When Airlines Make Mega-Mistakes

Rick Seaney weighs in on recent in-flight errors.

Jan. 19, 2014— -- A veteran pilot for one of the legacy carriers told me recently, "This Southwest flight is a real head-scratcher." He then added, "Quite frankly I don't know how this can happen."

He was speaking, of course, about the carrier's 'wrong airport' caper of Jan. 12 when the Southwest plane inexplicably landed, not in Branson as scheduled, but at another Missouri airport seven miles away.

That's called a mega-mistake (and one that's still under investigation as of this writing). There have been others, but what should you do if caught up in such a snafu? There are some remedies.

By the way, mega-mistakes aren't plane crashes; those are tragedies. The mistakes we're concerned with here are mega-embarrassments. Here's a look back at some of the best of them.

Airport Code Mega-Mistakes

Code confusion doesn't begin to describe the chaos of some airport mix-ups. Remember the confused Californians who expected to land in Africa but wound up in Asia last year? Plenty of blame to go around in that snafu, including the passengers for failing to note the differences in airport codes: DKR for Dakar, Senegal and DAC for Dhaka.
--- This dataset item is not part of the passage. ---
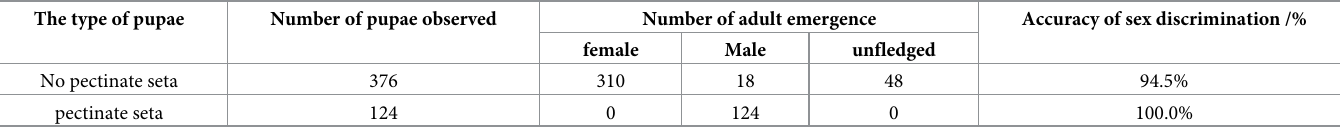
Table 1. Identification results of male and female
Dakar, Bangladesh.

The airport codes for Boston and Cleveland are pretty straightforward and hard to mix-up, you'd think (BOS and CLE) but that's just what happened in 2010 when Delta sent not one but two youngsters traveling solo to the wrong destinations on the same day (the Boston-bound child was sent to Cleveland and vice versa). The only explanation I ever saw was the always-vague 'paperwork mix-up.'

But the grand prize for such mega-mistakes goes to a 21-year-old German tourist who went online to book a flight to Sydney back in December 2006. The lad, said to be good with computers, apparently wasn't so good at spelling which may explain why he wound up in Sidney, Montana (pop. 5,000). Upon landing, the shorts-wearing visitor concluded something was amiss because summer Down Under isn't usually quite so chilly.

Pilot Mega-Mistakes

That Southwest 'wrong landing' wasn't the first. Just before Thanksgiving last year, a massive cargo plane (a modified Boeing 747) somehow missed McConnell Air Force Base and landed at a small, general aviation airport in Wichita 12 miles away. That must have been some landing since the tiny facility has no control tower and a runway a half-mile shorter than the cargo plane normally uses.

Still for sheer drama, it's hard to beat a good pilot-overshoots-destination story and I've got two. In 2008, a couple of pilots with Hawaii's Go Airlines fell asleep and flew right past their destination of Hilo and out to sea. News reports said they were incommunicado for at least 18 minutes but eventually woke up and turned the plane around. The captain was later diagnosed with sleep apnea (what the other pilot's problem was remains a mystery).

"I can assure you none of us was asleep," said a Northwest pilot to ABC News the following year, but reporters were skeptical; after all, these pilots went dark for more than an hour as frantic air traffic controllers tried to contact them. In the meantime, the aircraft overshot its destination of Minneapolis by 150 miles and was somewhere over Wisconsin before radio contact resumed. The pilots said they were distracted by a 'discussion in the cockpit'; news organizations reported both were on their laptops.

What about the Passengers?

Luckily for the passengers, when mega-mistakes occur, airlines are usually pro-active. After the recent Southwest snafu, the carrier quickly announced it not only personally apologized to each customer but refunded their entire ticket and gave vouchers for future travel.

If you are an unwitting victim of a mega-mistake and the airline doesn't reach out, then contact them. If you don't get satisfaction, consider gently venting on social media; the airlines are usually extremely responsive to complaints that everyone can hear about.

If that doesn't work, contact the Department of Transportation which accepts complaints and here's how to file them.

But here's the good news: Don't worry. There are something like 30,000 flights a day in the U.S., and pretty much all of them land where they're supposed to and the pilots do nothing more exciting than fly their planes safely. I asked the anonymous pilot mentioned at the start of this column if he ever landed at the wrong airport. "No." When asked if it could ever happen, he replied, "Highly doubtful." Pilots are extremely precise, but never say never.